(Data for processing Opens)

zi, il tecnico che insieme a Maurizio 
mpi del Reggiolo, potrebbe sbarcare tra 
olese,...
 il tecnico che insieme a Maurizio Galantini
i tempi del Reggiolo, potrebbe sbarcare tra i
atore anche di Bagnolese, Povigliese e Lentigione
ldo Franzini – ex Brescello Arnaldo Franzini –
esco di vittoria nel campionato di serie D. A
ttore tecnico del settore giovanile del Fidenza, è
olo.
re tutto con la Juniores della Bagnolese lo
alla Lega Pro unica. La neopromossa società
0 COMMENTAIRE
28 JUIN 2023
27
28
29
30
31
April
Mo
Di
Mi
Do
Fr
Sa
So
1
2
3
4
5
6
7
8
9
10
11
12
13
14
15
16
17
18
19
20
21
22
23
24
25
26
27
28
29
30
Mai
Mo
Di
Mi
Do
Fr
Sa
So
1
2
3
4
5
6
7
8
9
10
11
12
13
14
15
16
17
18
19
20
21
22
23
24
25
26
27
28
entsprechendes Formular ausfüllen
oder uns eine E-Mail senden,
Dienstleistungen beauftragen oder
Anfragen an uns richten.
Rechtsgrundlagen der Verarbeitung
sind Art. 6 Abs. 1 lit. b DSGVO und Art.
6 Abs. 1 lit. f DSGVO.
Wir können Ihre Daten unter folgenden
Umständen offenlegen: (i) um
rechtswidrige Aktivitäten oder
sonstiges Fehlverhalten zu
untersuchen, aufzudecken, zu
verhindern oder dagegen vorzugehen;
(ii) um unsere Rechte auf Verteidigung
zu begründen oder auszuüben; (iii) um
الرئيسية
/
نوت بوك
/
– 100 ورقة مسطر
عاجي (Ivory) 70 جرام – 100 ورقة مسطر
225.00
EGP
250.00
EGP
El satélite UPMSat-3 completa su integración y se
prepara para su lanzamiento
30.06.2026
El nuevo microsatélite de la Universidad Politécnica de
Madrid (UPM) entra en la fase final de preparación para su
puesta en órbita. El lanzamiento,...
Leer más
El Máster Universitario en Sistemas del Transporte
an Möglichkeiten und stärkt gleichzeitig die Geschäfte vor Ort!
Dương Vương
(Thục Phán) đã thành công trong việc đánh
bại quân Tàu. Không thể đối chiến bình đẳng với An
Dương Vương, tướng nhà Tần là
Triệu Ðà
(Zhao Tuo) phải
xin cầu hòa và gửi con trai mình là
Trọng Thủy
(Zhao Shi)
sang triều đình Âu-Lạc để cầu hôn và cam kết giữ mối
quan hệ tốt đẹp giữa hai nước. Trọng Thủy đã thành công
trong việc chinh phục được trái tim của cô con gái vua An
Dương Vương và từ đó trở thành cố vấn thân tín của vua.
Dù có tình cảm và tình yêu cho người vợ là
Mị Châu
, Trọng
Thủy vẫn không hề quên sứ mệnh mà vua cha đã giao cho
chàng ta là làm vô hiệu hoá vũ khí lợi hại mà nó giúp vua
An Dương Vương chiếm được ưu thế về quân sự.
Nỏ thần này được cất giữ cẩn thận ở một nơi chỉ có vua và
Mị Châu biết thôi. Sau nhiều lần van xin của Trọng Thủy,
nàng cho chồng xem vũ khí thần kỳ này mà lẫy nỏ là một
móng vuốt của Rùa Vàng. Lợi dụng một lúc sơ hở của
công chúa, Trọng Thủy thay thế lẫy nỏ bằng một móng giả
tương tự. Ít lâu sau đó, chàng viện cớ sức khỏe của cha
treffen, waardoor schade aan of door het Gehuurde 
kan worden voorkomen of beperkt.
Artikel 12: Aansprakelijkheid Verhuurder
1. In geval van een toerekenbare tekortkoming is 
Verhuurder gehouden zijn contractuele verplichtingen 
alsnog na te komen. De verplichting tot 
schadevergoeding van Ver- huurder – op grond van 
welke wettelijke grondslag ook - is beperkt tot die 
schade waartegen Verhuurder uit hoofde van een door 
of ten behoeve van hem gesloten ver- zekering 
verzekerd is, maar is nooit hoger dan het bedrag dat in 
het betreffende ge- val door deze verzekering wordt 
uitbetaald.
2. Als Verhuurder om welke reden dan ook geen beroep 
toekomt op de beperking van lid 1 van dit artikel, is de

(Data for processing Closes)
(Data for processing Opens)

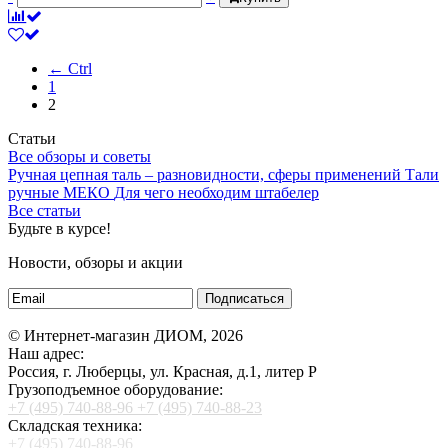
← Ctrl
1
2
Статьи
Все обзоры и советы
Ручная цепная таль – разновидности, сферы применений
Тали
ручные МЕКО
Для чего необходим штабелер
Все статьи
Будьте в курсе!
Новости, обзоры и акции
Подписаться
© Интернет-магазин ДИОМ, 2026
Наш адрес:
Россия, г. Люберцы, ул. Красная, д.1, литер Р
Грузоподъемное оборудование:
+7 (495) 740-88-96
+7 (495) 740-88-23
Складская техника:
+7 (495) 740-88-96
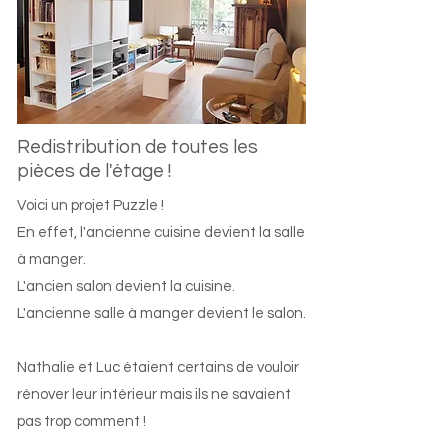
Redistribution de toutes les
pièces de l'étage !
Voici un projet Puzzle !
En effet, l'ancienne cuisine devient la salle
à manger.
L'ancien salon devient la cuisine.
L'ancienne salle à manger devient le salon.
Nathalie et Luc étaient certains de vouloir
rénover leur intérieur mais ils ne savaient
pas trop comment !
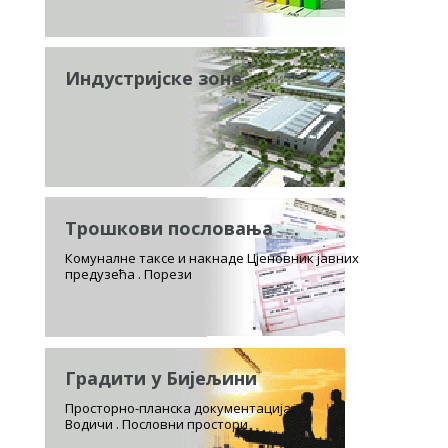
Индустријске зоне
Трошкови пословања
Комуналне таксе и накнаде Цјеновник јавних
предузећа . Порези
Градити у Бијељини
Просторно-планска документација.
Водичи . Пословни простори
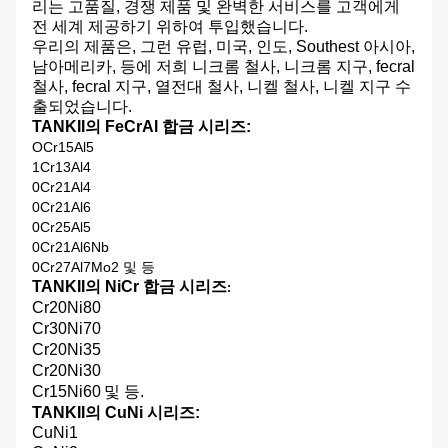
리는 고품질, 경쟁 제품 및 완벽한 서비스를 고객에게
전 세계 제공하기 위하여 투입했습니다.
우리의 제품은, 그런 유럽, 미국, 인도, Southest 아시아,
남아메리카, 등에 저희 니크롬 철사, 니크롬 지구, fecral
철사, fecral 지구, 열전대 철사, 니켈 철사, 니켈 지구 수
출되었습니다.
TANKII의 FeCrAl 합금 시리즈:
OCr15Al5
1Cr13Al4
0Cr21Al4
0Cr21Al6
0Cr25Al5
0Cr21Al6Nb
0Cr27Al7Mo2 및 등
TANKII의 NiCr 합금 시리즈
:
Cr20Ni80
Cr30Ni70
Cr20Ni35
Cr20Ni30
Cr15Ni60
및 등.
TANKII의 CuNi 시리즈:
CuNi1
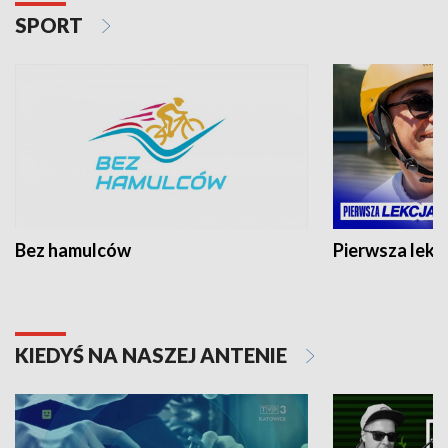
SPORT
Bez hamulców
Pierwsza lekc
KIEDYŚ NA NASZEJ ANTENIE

(Data for processing Closes)
(Data for processing Opens)

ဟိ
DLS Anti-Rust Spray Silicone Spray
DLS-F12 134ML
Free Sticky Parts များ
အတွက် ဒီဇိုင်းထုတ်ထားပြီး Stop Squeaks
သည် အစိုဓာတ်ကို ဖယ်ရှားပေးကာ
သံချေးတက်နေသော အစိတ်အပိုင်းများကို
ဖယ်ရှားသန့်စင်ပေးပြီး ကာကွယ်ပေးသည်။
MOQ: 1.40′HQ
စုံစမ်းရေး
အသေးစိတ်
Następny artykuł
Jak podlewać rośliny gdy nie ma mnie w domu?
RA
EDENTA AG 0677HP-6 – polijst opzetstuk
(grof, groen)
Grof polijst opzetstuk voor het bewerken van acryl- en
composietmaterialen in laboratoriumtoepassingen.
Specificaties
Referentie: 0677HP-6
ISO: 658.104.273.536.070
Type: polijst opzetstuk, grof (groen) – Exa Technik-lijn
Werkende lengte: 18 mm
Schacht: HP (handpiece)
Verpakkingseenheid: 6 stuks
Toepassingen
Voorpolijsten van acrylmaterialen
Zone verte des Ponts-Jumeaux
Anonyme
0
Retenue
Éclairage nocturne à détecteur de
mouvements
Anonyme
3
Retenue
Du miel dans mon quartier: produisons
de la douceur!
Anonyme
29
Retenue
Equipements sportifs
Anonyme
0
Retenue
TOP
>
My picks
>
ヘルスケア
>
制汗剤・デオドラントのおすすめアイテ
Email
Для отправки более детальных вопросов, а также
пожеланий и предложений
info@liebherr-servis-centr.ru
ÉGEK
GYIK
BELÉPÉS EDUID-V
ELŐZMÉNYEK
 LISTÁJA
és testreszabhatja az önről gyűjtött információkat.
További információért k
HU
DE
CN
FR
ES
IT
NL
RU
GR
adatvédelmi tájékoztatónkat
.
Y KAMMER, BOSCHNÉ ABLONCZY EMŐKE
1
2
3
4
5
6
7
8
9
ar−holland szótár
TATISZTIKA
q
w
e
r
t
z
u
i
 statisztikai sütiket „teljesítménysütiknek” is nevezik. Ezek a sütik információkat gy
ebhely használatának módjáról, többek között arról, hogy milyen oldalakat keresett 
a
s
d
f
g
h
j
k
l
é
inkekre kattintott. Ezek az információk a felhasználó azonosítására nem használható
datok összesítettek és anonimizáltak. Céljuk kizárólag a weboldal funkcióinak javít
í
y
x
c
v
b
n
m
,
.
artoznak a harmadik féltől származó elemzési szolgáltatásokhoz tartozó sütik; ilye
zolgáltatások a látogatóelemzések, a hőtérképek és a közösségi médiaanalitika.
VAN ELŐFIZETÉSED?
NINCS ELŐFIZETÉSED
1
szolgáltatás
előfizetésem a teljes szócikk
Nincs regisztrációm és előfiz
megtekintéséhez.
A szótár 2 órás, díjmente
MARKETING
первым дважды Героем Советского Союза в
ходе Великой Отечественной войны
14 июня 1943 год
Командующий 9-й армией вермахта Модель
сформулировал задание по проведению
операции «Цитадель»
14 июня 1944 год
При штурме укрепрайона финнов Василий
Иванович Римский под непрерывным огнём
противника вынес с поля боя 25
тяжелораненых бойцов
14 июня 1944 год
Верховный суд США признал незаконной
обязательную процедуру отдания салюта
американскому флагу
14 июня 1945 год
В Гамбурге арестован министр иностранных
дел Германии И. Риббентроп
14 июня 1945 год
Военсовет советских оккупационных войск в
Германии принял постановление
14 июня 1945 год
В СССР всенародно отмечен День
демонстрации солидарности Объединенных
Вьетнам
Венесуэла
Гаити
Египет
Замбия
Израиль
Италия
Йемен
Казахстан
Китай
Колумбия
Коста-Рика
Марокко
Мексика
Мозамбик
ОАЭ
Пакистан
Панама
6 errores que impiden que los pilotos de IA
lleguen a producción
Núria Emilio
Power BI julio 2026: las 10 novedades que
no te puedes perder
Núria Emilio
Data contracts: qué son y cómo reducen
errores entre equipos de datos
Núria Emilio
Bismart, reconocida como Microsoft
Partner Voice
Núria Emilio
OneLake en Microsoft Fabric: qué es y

(Data for processing Closes)

What to do:
Return exactly the lines above from the line that has "zi, il tecnico che insieme a Maurizio" through the line that has "re tutto con la Juniores della Bagnolese lo", inclusive, and nothing else.

Task result:
zi, il tecnico che insieme a Maurizio 
mpi del Reggiolo, potrebbe sbarcare tra 
olese,...
 il tecnico che insieme a Maurizio Galantini
i tempi del Reggiolo, potrebbe sbarcare tra i
atore anche di Bagnolese, Povigliese e Lentigione
ldo Franzini – ex Brescello Arnaldo Franzini –
esco di vittoria nel campionato di serie D. A
ttore tecnico del settore giovanile del Fidenza, è
olo.
re tutto con la Juniores della Bagnolese lo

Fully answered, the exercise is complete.